For EU officials, the long-term answer to such problems is "gender mainstreaming," which means the processes put in place to ensure gender equality is taken into account in all aspects of policy planning. EU members agreed to implement gender mainstreaming when they signed the 1999 Amsterdam Treaty. And they reiterated their commitment to "promote gender equality and empower women" as part of the Millennium Development Goals in 2000.
Sweeping societal changes don't take place overnight, however, and the gender-mainstreaming debate seems to take place mostly in rarified policy circles. So far, the EU has created a European Institute for Gender Equality to gather international data on gender equality; it also funds gender-equity projects and initiatives on the international, state and local levels.
One of these initiatives is the Gender Institute of Saxony-Anhalt, or GISA, the first "competency center" on gender issues in Germany.
Among other things, the center trains local politicians in gender issues, collects and publishes data that can be used in policy-making, and has implemented a process to rigorously check national laws for their potential effects on gender relations.

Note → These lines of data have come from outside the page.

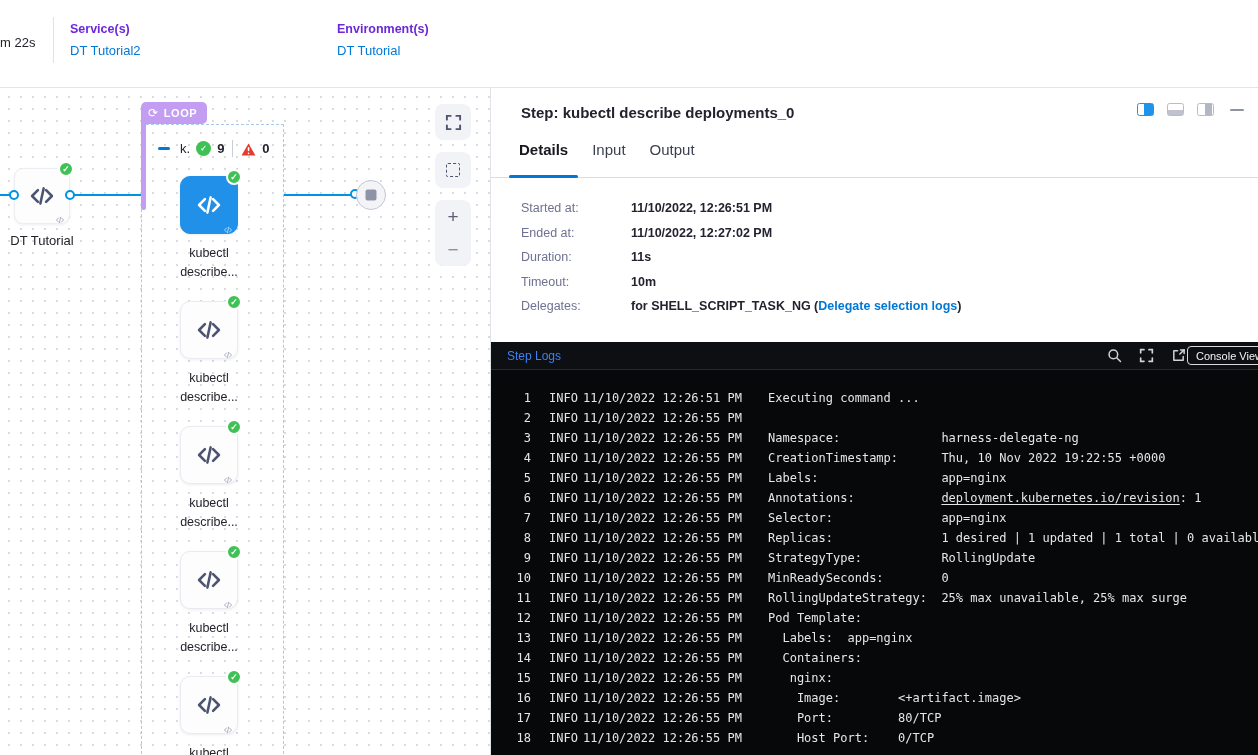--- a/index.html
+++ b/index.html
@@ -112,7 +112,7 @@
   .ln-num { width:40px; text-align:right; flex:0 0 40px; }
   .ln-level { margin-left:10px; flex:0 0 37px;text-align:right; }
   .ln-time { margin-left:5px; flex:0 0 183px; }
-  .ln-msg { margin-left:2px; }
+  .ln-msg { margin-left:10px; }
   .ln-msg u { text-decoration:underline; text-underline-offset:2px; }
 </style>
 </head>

Meanwhile, one area where German women have, indeed, gained power is politics. Merkel is just the crest of a wave of women public servants surging onto the local and national scene. Yet this change did not come as the result of an outpouring of feminist sentiment -- or from the implementation of bureaucratic programs at the EU level.
Simply put, it can be traced directly to a quota system for candidates pioneered by the Green party in the 1980s and later emulated by the Social Democrats and the Christian Democrats.
Could we just put quotas on jobs, making faster inroads into inequality than the reams of project papers currently put out in Brussels? The director of GISA, Thomas Claus, warns against such blanket actions.
"I'm not against quotas, but you can't apply them to all areas of business," he said. "For example, if you did that in the construction industry -- typically dominated by men -- that would be nonsense."